Stored data
····················
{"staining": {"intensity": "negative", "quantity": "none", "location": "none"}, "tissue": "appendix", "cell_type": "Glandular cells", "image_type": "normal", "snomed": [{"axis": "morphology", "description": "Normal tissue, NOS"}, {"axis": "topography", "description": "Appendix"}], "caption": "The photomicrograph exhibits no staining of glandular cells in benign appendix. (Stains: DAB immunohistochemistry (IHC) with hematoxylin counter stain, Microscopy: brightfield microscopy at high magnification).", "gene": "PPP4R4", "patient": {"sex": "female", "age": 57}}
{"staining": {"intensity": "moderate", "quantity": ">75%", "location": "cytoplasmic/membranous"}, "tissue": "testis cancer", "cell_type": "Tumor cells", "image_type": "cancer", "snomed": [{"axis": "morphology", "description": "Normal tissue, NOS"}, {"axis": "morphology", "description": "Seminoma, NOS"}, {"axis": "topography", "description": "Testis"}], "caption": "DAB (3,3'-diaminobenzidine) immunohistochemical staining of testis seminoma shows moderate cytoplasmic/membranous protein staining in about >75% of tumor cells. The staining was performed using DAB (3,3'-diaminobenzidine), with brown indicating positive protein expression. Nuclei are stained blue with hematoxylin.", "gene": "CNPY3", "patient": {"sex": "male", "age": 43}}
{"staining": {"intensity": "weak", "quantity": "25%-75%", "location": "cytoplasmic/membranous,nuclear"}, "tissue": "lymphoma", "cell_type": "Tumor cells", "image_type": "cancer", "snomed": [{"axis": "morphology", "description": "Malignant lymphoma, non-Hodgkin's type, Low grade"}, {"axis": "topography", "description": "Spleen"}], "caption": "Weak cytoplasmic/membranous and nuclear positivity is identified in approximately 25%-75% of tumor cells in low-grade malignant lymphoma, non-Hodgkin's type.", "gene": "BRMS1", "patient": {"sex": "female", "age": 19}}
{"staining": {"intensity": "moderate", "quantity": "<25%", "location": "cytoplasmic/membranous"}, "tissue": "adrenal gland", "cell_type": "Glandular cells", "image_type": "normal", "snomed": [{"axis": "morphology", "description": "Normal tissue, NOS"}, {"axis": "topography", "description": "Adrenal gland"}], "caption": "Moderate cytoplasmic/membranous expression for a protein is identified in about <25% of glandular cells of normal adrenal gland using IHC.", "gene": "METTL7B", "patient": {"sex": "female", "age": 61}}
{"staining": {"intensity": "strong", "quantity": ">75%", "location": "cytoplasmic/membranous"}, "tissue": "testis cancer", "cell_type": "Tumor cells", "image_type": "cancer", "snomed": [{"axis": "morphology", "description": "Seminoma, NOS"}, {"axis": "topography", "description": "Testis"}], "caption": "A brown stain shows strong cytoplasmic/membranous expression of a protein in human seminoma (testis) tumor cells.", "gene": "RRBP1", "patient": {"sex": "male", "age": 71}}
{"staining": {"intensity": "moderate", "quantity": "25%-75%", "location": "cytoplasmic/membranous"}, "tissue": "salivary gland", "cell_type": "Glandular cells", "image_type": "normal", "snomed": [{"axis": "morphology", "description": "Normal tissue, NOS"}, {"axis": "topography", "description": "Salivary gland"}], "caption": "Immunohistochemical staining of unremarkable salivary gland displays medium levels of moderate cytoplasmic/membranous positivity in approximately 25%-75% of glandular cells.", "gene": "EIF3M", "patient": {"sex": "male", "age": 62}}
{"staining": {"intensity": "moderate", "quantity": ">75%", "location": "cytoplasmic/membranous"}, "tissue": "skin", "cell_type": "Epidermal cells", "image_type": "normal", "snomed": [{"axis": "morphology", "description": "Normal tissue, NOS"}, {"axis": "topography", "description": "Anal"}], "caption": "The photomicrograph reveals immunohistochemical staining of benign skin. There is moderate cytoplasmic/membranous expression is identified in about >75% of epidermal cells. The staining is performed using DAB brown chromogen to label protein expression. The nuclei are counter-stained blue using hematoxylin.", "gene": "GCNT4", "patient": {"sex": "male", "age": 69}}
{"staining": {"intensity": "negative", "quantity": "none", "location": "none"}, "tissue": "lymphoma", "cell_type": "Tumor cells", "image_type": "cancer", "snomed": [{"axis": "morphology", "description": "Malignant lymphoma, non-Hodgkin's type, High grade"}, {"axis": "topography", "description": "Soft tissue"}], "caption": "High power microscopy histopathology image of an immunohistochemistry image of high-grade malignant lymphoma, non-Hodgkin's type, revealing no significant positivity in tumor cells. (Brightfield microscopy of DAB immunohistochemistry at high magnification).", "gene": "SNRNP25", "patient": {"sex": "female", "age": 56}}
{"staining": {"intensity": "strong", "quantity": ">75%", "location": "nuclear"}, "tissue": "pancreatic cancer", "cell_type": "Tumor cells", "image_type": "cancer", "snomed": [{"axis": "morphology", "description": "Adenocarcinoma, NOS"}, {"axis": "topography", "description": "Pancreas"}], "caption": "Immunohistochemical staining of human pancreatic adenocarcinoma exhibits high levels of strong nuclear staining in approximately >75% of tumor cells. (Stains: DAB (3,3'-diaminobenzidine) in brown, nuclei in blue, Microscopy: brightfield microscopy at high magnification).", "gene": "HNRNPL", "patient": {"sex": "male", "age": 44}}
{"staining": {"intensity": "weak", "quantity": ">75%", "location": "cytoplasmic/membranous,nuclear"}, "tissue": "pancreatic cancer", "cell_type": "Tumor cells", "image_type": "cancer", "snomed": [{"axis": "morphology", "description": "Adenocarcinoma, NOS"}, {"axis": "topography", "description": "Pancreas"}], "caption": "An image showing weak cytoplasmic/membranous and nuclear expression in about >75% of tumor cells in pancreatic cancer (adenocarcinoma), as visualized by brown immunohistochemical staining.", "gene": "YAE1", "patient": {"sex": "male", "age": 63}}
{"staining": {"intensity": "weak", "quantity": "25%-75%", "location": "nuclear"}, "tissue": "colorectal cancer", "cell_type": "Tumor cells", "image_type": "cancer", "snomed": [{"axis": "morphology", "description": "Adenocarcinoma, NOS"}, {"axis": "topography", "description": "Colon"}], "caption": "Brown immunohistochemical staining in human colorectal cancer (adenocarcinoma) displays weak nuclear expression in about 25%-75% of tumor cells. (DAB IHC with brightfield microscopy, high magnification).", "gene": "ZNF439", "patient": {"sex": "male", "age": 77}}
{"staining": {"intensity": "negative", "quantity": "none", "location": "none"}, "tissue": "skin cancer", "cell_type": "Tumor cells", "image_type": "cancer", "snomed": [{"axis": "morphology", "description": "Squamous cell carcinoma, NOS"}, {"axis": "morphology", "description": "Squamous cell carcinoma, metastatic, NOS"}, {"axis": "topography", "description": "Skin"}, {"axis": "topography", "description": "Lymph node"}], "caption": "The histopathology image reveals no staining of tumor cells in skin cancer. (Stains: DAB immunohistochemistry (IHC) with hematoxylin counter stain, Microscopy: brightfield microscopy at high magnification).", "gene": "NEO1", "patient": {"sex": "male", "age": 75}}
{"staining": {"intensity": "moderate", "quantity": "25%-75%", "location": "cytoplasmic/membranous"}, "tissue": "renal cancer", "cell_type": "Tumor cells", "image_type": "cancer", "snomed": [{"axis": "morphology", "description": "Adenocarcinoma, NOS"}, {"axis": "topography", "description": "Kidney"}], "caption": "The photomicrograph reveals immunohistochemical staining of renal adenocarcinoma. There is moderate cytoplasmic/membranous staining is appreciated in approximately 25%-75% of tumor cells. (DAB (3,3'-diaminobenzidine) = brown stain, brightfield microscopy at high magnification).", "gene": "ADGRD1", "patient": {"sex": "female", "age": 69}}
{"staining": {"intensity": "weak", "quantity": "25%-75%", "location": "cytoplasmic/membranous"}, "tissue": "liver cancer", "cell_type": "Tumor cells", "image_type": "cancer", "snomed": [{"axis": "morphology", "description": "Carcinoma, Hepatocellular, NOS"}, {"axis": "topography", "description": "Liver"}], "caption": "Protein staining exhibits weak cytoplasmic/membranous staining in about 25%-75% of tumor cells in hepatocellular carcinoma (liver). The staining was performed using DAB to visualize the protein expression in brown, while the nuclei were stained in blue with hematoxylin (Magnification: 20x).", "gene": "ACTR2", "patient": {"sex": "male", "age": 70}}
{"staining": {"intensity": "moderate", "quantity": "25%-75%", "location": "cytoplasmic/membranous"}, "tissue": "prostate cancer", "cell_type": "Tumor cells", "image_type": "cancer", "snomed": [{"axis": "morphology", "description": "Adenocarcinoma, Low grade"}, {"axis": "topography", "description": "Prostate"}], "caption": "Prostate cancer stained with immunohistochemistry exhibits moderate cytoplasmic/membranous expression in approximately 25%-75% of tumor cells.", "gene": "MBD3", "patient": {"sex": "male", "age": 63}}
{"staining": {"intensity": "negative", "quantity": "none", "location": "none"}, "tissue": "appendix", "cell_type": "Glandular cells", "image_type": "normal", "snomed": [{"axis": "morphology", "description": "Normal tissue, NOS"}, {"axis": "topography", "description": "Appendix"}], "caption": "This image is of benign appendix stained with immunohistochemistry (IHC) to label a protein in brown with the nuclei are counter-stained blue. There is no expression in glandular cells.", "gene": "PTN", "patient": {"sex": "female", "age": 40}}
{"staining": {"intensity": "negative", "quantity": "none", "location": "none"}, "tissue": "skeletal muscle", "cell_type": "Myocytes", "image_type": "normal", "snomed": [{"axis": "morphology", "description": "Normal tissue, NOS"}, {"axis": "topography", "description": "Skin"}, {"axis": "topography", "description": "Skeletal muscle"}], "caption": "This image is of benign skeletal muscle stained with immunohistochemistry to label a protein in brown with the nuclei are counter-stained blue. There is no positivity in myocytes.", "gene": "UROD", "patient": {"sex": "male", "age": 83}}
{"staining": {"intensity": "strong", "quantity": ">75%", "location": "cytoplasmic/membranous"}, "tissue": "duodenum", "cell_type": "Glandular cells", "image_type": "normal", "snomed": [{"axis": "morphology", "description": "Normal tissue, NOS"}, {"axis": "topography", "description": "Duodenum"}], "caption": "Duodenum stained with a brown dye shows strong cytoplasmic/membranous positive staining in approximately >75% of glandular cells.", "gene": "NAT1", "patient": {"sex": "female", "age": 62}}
····················
Work instructions: Start at the first line of the entries and stop at the line with "(3,3'-diaminobenzidine) immunohistochemical staining". Retype each of those lines exactly, both ends included.

Exercise answer:
{"staining": {"intensity": "negative", "quantity": "none", "location": "none"}, "tissue": "appendix", "cell_type": "Glandular cells", "image_type": "normal", "snomed": [{"axis": "morphology", "description": "Normal tissue, NOS"}, {"axis": "topography", "description": "Appendix"}], "caption": "The photomicrograph exhibits no staining of glandular cells in benign appendix. (Stains: DAB immunohistochemistry (IHC) with hematoxylin counter stain, Microscopy: brightfield microscopy at high magnification).", "gene": "PPP4R4", "patient": {"sex": "female", "age": 57}}
{"staining": {"intensity": "moderate", "quantity": ">75%", "location": "cytoplasmic/membranous"}, "tissue": "testis cancer", "cell_type": "Tumor cells", "image_type": "cancer", "snomed": [{"axis": "morphology", "description": "Normal tissue, NOS"}, {"axis": "morphology", "description": "Seminoma, NOS"}, {"axis": "topography", "description": "Testis"}], "caption": "DAB (3,3'-diaminobenzidine) immunohistochemical staining of testis seminoma shows moderate cytoplasmic/membranous protein staining in about >75% of tumor cells. The staining was performed using DAB (3,3'-diaminobenzidine), with brown indicating positive protein expression. Nuclei are stained blue with hematoxylin.", "gene": "CNPY3", "patient": {"sex": "male", "age": 43}}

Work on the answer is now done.